A partir de 1650, le style du compositeur change, à la faveur de son goût pour les textes de Sebastiano Baldini, membre de l’Académie des humoristes. Avec l’avènement du successeur d’Innoncent X, Alexandre VII (1655), les Barberini reviennent à Rome et le compositeur retrouve la période fastueuse des années 1630 et 1640. En témoigne la première cantate du programme Salutate il nuovo Aprile écrite pour l’élection d’Alexandre VII dont l’ivresse vocale et sa suprême sensualité, la gravité aussi de certaines références poétiques du texte … font oublier le conventionnel d’une commande officielle. De toute évidence, voici l’autre meilleur morceau de ce récital lyrique très convaincant.
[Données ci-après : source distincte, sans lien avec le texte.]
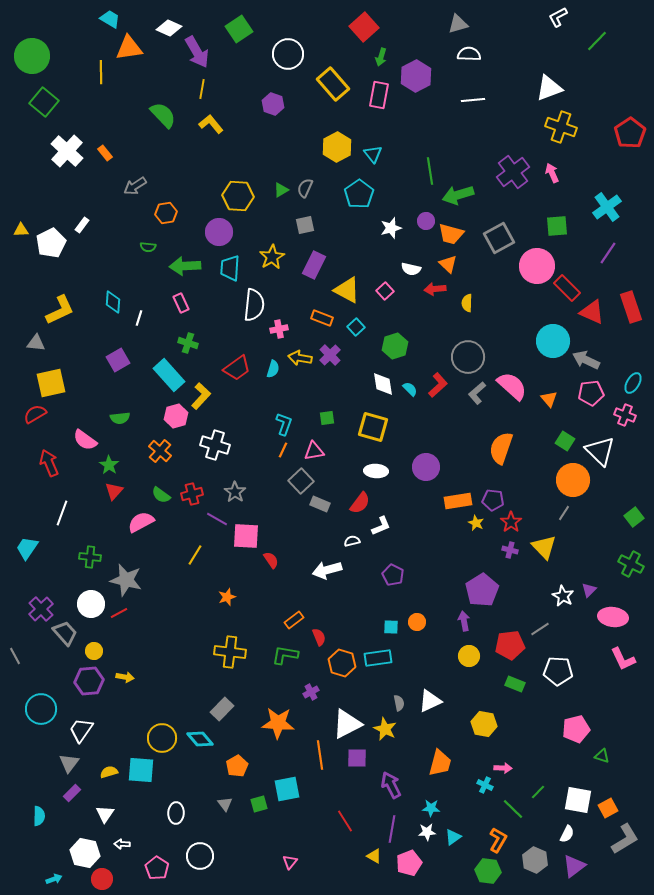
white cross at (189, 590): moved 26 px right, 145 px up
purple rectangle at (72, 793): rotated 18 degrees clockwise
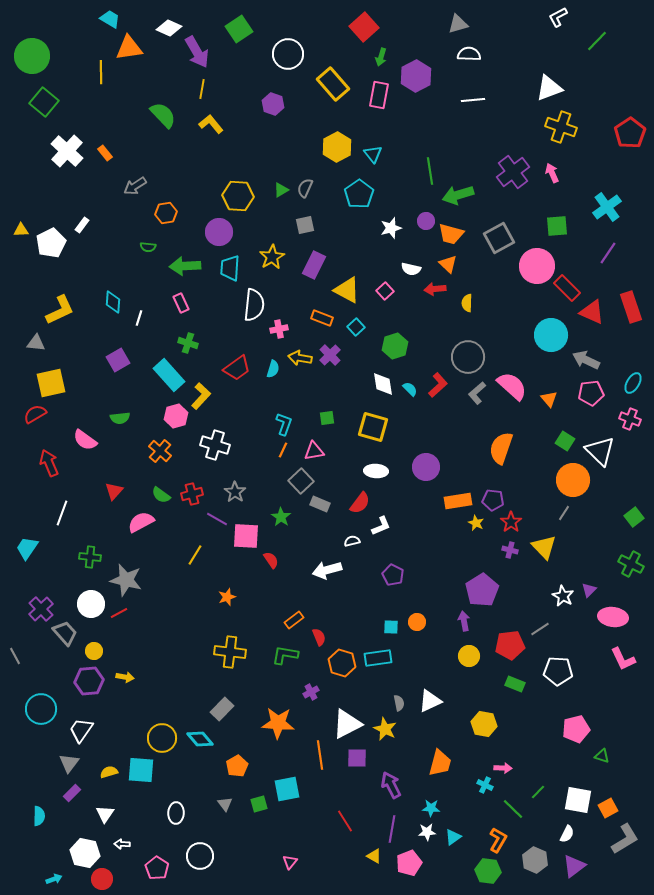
cyan circle at (553, 341): moved 2 px left, 6 px up
pink cross at (625, 415): moved 5 px right, 4 px down
green star at (109, 465): moved 172 px right, 52 px down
Oublions surtout les pièces pour violes, assez ennuyeuses (signées Cherubino Waesich) qui manquent d’une sérieuse approche impliquée, a contrario des épisodes chantés. Savourez comme nous l’ineffable effusion tendre de la cantate Sopra la rosa, superbe lamento caché, de  plus de 10 minutes, certainement écrit pour honorer une défunte trop tôt fauchée et peut-être aimée de notre compositeur. La clé du mystère Marazzoli se trouve toute entière dans ce chef d’oeuvre d’incarnation et d’exacerbation raffinées. Le programme vaut surtout pour ses trouvailles vocales à ranger parmi les meilleures réalisations dédiées à Marazzoli.